──────── Data extracts ────────

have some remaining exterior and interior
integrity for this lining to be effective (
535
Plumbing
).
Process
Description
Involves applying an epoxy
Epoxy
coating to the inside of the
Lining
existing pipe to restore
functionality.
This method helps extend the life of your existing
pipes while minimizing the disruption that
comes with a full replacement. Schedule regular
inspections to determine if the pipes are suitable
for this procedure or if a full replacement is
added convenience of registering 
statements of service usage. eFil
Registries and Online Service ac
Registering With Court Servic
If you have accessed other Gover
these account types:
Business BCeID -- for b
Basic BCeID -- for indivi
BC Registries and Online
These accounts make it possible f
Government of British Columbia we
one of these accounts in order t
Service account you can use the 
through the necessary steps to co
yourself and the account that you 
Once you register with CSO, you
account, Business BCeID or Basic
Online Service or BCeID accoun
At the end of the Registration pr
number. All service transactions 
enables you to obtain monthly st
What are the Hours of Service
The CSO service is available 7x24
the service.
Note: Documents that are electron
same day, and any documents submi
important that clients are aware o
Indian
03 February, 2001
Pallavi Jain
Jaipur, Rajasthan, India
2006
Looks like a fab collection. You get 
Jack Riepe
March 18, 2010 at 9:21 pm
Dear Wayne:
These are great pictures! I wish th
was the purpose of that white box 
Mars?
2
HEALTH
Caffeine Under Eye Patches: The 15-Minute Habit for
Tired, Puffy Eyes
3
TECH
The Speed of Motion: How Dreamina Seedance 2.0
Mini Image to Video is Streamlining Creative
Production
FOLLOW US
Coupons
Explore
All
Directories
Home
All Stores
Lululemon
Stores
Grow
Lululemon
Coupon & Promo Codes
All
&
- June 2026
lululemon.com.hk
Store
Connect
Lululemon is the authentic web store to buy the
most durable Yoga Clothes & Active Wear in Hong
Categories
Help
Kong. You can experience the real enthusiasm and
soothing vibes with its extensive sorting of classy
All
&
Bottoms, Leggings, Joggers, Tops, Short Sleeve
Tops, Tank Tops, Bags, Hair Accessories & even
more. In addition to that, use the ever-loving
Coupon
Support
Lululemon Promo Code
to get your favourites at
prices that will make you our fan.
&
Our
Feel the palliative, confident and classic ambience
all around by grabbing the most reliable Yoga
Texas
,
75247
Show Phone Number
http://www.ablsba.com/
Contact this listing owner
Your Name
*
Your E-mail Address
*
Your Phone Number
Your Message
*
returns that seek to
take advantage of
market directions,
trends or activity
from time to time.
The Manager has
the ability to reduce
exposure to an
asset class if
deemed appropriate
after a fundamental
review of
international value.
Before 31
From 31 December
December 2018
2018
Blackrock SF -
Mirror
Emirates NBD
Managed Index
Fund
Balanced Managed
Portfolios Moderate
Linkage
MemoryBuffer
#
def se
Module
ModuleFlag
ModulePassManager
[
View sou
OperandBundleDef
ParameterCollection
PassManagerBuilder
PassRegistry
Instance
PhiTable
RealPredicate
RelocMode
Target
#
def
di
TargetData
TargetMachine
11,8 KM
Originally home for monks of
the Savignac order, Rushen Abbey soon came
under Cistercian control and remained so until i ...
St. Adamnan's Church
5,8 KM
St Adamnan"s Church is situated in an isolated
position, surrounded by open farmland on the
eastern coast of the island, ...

────────

* [Your assignment]:
Reproduce all the entries with each occurrence of "BCeID" replaced by "BCID", keeping every other character unchanged.

* [Exercise solution]:
have some remaining exterior and interior
integrity for this lining to be effective (
535
Plumbing
).
Process
Description
Involves applying an epoxy
Epoxy
coating to the inside of the
Lining
existing pipe to restore
functionality.
This method helps extend the life of your existing
pipes while minimizing the disruption that
comes with a full replacement. Schedule regular
inspections to determine if the pipes are suitable
for this procedure or if a full replacement is
added convenience of registering 
statements of service usage. eFil
Registries and Online Service ac
Registering With Court Servic
If you have accessed other Gover
these account types:
Business BCID -- for b
Basic BCID -- for indivi
BC Registries and Online
These accounts make it possible f
Government of British Columbia we
one of these accounts in order t
Service account you can use the 
through the necessary steps to co
yourself and the account that you 
Once you register with CSO, you
account, Business BCID or Basic
Online Service or BCID accoun
At the end of the Registration pr
number. All service transactions 
enables you to obtain monthly st
What are the Hours of Service
The CSO service is available 7x24
the service.
Note: Documents that are electron
same day, and any documents submi
important that clients are aware o
Indian
03 February, 2001
Pallavi Jain
Jaipur, Rajasthan, India
2006
Looks like a fab collection. You get 
Jack Riepe
March 18, 2010 at 9:21 pm
Dear Wayne:
These are great pictures! I wish th
was the purpose of that white box 
Mars?
2
HEALTH
Caffeine Under Eye Patches: The 15-Minute Habit for
Tired, Puffy Eyes
3
TECH
The Speed of Motion: How Dreamina Seedance 2.0
Mini Image to Video is Streamlining Creative
Production
FOLLOW US
Coupons
Explore
All
Directories
Home
All Stores
Lululemon
Stores
Grow
Lululemon
Coupon & Promo Codes
All
&
- June 2026
lululemon.com.hk
Store
Connect
Lululemon is the authentic web store to buy the
most durable Yoga Clothes & Active Wear in Hong
Categories
Help
Kong. You can experience the real enthusiasm and
soothing vibes with its extensive sorting of classy
All
&
Bottoms, Leggings, Joggers, Tops, Short Sleeve
Tops, Tank Tops, Bags, Hair Accessories & even
more. In addition to that, use the ever-loving
Coupon
Support
Lululemon Promo Code
to get your favourites at
prices that will make you our fan.
&
Our
Feel the palliative, confident and classic ambience
all around by grabbing the most reliable Yoga
Texas
,
75247
Show Phone Number
http://www.ablsba.com/
Contact this listing owner
Your Name
*
Your E-mail Address
*
Your Phone Number
Your Message
*
returns that seek to
take advantage of
market directions,
trends or activity
from time to time.
The Manager has
the ability to reduce
exposure to an
asset class if
deemed appropriate
after a fundamental
review of
international value.
Before 31
From 31 December
December 2018
2018
Blackrock SF -
Mirror
Emirates NBD
Managed Index
Fund
Balanced Managed
Portfolios Moderate
Linkage
MemoryBuffer
#
def se
Module
ModuleFlag
ModulePassManager
[
View sou
OperandBundleDef
ParameterCollection
PassManagerBuilder
PassRegistry
Instance
PhiTable
RealPredicate
RelocMode
Target
#
def
di
TargetData
TargetMachine
11,8 KM
Originally home for monks of
the Savignac order, Rushen Abbey soon came
under Cistercian control and remained so until i ...
St. Adamnan's Church
5,8 KM
St Adamnan"s Church is situated in an isolated
position, surrounded by open farmland on the
eastern coast of the island, ...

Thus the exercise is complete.